According to the Toledo Free Press, Iott joined the group in 2002 and was listed on the membership rolls through 2008. In response to the ensuing criticism, Iott said he never intended disrespect towards anyone through his reenactments, and later said the story was a coordinated character assassination attempt by his opponent to distract from the issues. Swastikas were found painted on several of Iott's campaign lawn signs on October 13, 2010, with Iott accusing the Kaptur campaign of "inciting these hateful actions".

A Holocaust survivors' group said that Iott's wearing of the SS uniform was "disgraceful", and the Republican Jewish Coalition called Iott unfit for office. A local rabbi predicted the reaction would be negative and would not be limited to Jewish people. The JTA News Service noted that Iott had not apologized. Some Republican leaders distanced themselves from Iott in the wake of the controversy. House Republican whip Eric Cantor, who is Jewish, told Fox News that he repudiated and did not support Iott's actions. The National Republican Congressional Committee removed Iott from its website list of preferred "contenders". A Jewish friend and movie business partner of Iott offered a defense, calling Iott one of the most pro Jewish and pro Israel people he knows. Toledo City Councilman Rob Ludeman said he was not withdrawing his support of Iott because of one incident in the past. The Lucas County GOP chief continued to back Iott, emphasizing that the county Republican Party organization did not condone Nazis, and adding the claim that this was nothing more than politically motivated mudslinging and an attempt to split the party. U.S. House Minority Leader John Boehner continued to solicit funds for Iott's campaign through his Freedom Project PAC. A Freedom Project spokesman said Boehner was not concerned about the reenactments turning off voters or donors.

==Endorsements==
The pro-life Susan B. Anthony List Candidate Fund endorsed Iott on July 13, saying he would be a supporter of pro-life issues. The political action committee of the National Federation of Independent Business endorsed Iott on September 23, based on Iott's positions on health care, taxes, and regulation. The Council for Citizens Against Government Waste (the lobbying arm of the Citizens Against Government Waste) endorsed Iott on October 6, saying he had signed the PAC's "No Pork Pledge" and was committed to fiscal conservatism, cutting taxes, and reducing the size of government. Other endorsements came from the Change the Congress in 2010 PAC and the Gun Owners of America Political Victory Fund which gave him a grade of A. Iott received a grade AQ from the NRA Political Victory Fund, which is an A based on how he answered the NRA's questionnaire,

==Selected political positions==
According to his campaign website, as a candidate Iott advanced these political positions in 2010:
- He stated he would vote to repeal the 2010 health care reform legislation because he believes it is unconstitutional, a "job killer", and will lead to rationing. He stated he would vote for tort reform and would vote to make it possible for people to buy insurance across state lines.

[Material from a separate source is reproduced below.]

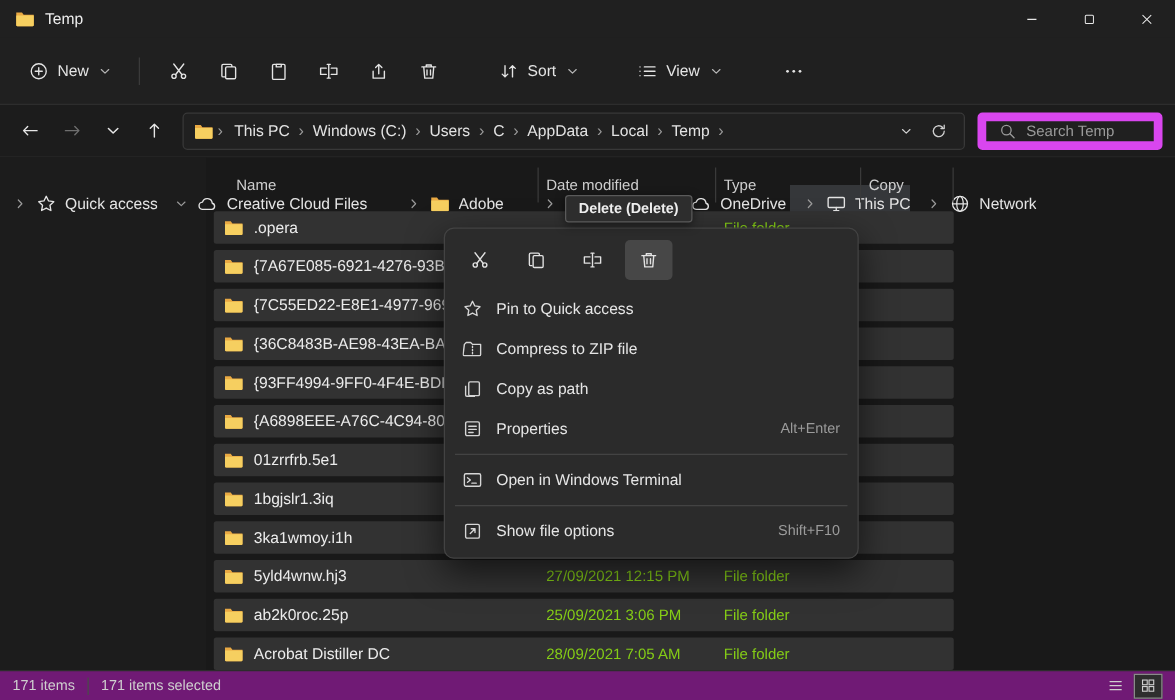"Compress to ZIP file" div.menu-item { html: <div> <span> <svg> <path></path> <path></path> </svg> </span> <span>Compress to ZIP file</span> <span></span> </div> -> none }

- He opposes the cap and trade energy bill and is in favor of market-driven solutions to energy problems.
- He believes the government bailouts were unconstitutional, a waste of taxpayer money, and a violation of free market principles.

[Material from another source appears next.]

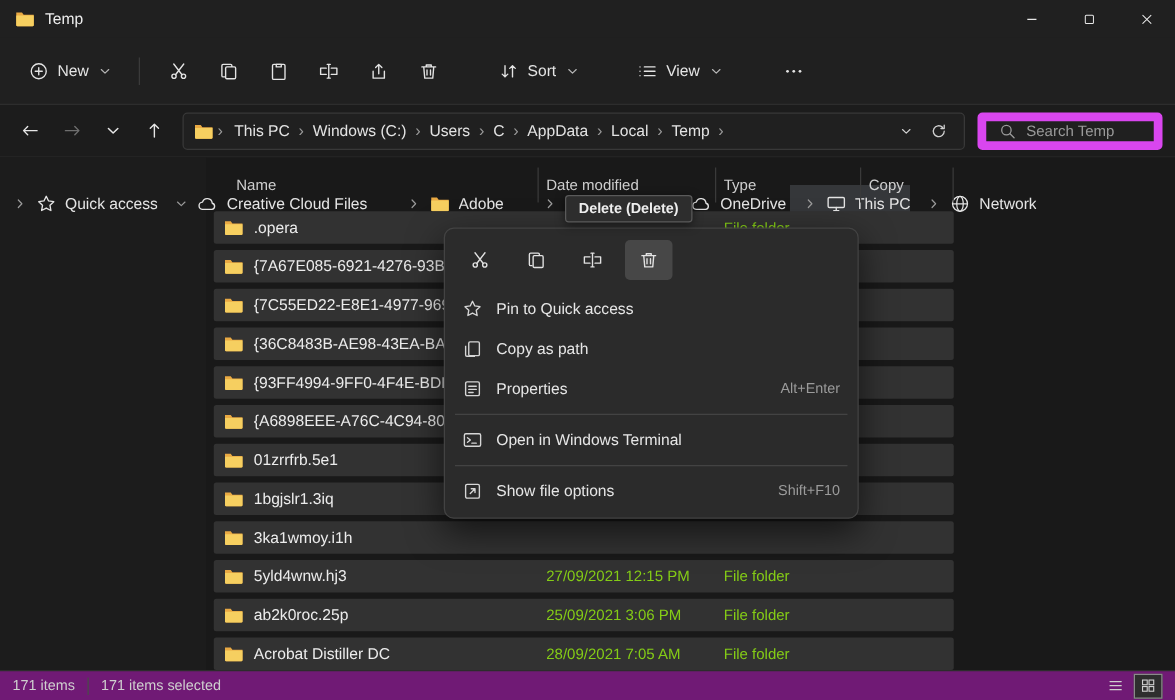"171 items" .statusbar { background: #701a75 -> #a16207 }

- He pledged never to ask for earmarks when elected to Congress.
- He believes the Social Security system needs to be reformed, but does not believe in privatizing it, increasing the retirement age, changing recipients' benefits, or raising taxes.
- He believes in sealing the borders and deporting all illegal immigrants who come to the attention of law enforcement, and supports Arizona's controversial immigration legislation, Arizona SB 1070.
- He believes that the Iraq War was a success, and supports an escalation of the War in Afghanistan.
- He supports America's participation in international free trade agreements.
- He believes that same-sex marriage is immoral but that making it illegal is a civil violation of equal rights.
- He supports Israel's right to self-defense and says America has an obligation to support it; he opposes a Palestinian state formed by taking land from Israel and a divided Jerusalem, and believes that the UN has become irrelevant.